> _WHAT TO PRODUCE_
Convert the lines of the material below into a JSON list of strings, one string per line with blank lines omitted, starting at the line containing "Отдых в прифронтовом" and ending after the line containing "Không cần đăng ký". Leave the picture markers out of the list.

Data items
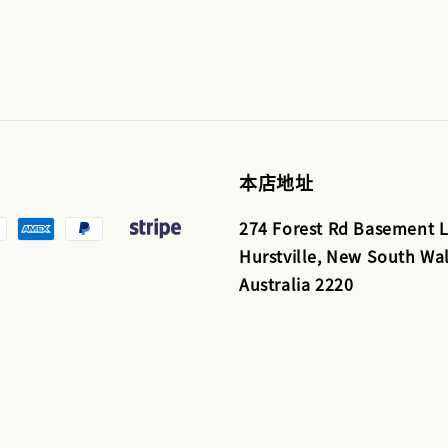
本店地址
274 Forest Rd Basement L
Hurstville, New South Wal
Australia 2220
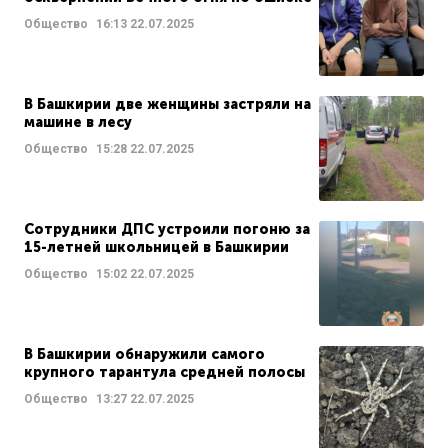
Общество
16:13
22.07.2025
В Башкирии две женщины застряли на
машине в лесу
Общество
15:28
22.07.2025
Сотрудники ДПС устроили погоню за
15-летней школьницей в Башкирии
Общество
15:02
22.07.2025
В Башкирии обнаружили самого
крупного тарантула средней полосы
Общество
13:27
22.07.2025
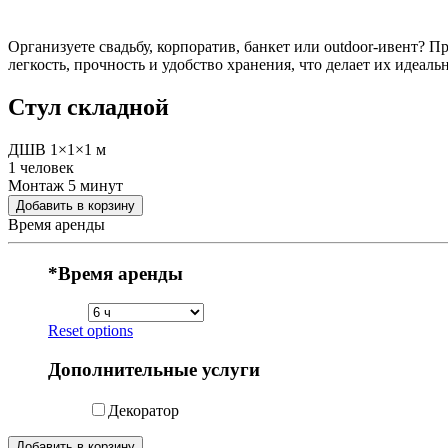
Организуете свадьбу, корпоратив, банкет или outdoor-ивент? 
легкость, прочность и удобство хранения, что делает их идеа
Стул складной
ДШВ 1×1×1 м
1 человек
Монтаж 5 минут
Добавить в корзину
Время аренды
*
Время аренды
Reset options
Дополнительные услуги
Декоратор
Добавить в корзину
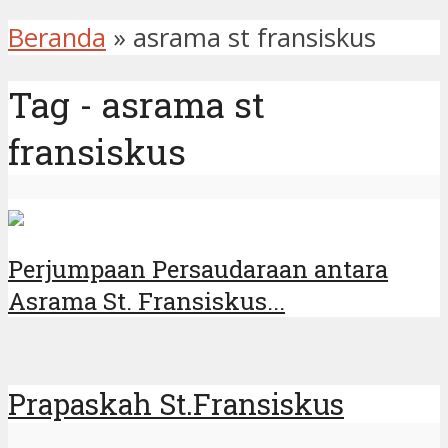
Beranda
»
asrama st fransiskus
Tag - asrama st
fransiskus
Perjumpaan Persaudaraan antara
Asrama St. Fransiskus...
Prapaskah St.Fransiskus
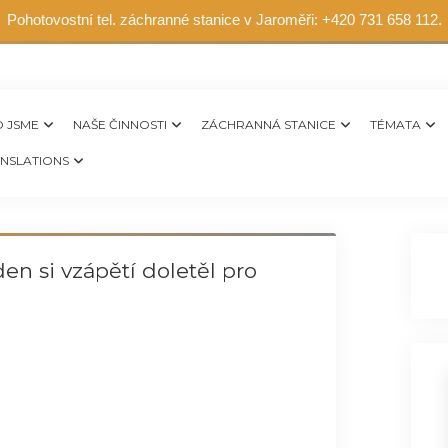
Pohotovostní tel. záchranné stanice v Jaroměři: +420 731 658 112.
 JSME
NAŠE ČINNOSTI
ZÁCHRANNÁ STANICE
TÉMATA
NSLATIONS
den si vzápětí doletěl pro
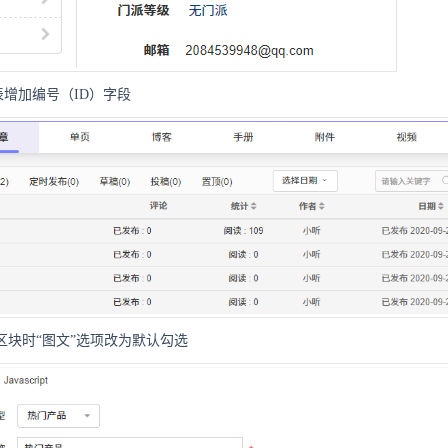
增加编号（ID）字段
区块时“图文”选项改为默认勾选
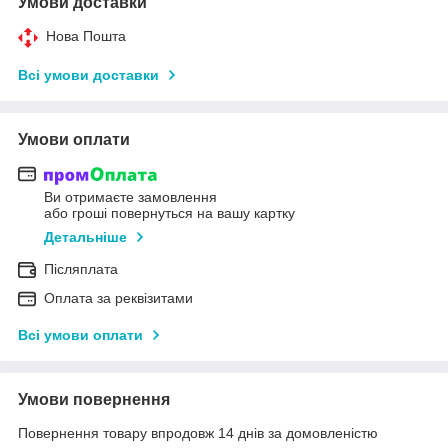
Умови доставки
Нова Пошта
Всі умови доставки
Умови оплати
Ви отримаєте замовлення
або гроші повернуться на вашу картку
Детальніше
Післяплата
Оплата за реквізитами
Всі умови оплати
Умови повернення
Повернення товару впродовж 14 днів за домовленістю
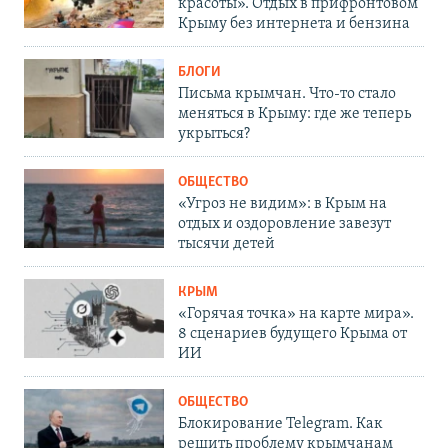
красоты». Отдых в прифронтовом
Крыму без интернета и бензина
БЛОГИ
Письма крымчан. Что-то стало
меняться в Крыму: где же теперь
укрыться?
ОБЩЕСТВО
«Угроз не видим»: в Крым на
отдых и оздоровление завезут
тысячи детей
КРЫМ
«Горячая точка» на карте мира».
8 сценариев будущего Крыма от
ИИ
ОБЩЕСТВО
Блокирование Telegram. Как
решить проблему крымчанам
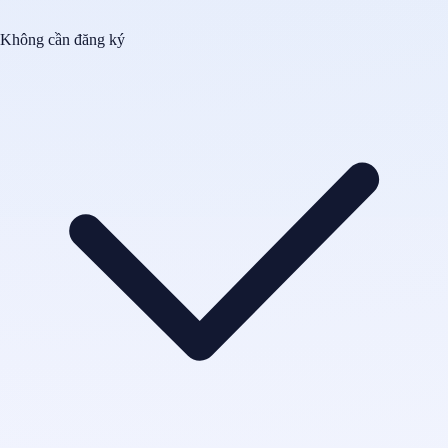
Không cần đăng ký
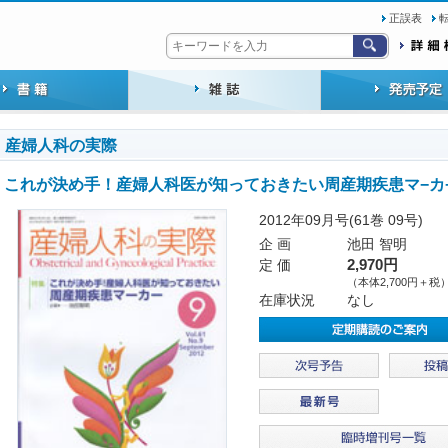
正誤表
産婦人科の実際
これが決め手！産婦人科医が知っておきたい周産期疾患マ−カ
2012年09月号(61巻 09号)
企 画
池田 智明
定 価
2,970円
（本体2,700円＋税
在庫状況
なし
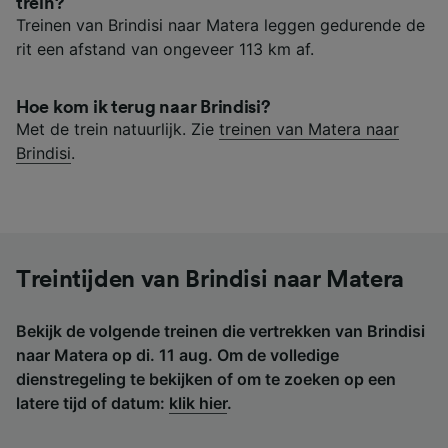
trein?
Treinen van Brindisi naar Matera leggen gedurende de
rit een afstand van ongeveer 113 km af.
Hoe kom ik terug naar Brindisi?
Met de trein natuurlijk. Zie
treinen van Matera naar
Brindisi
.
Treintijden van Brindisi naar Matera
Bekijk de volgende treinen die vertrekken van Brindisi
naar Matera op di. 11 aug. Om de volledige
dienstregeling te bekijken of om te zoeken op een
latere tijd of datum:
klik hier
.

> _RESULT BELOW_
[
  "красоты». Отдых в прифронтовом",
  "Крыму без интернета и бензина",
  "БЛОГИ",
  "Письма крымчан. Что-то стало",
  "меняться в Крыму: где же теперь",
  "укрыться?",
  "ОБЩЕСТВО",
  "«Угроз не видим»: в Крым на",
  "отдых и оздоровление завезут",
  "тысячи детей",
  "КРЫМ",
  "«Горячая точка» на карте мира».",
  "8 сценариев будущего Крыма от",
  "ИИ",
  "ОБЩЕСТВО",
  "Блокирование Telegram. Как",
  "решить проблему крымчанам",
  "Không cần đăng ký"
]